## WHAT TO PRODUCE
Copy out the rows below, putting "Item" wherever "Example" occurs and keeping everything else identical.

## SOURCE RECORDS

**********

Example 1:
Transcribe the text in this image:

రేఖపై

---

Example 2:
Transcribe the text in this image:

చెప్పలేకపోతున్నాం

**********

## EXERCISE ANSWER
Item 1:
Transcribe the text in this image:

రేఖపై

---

Item 2:
Transcribe the text in this image:

చెప్పలేకపోతున్నాం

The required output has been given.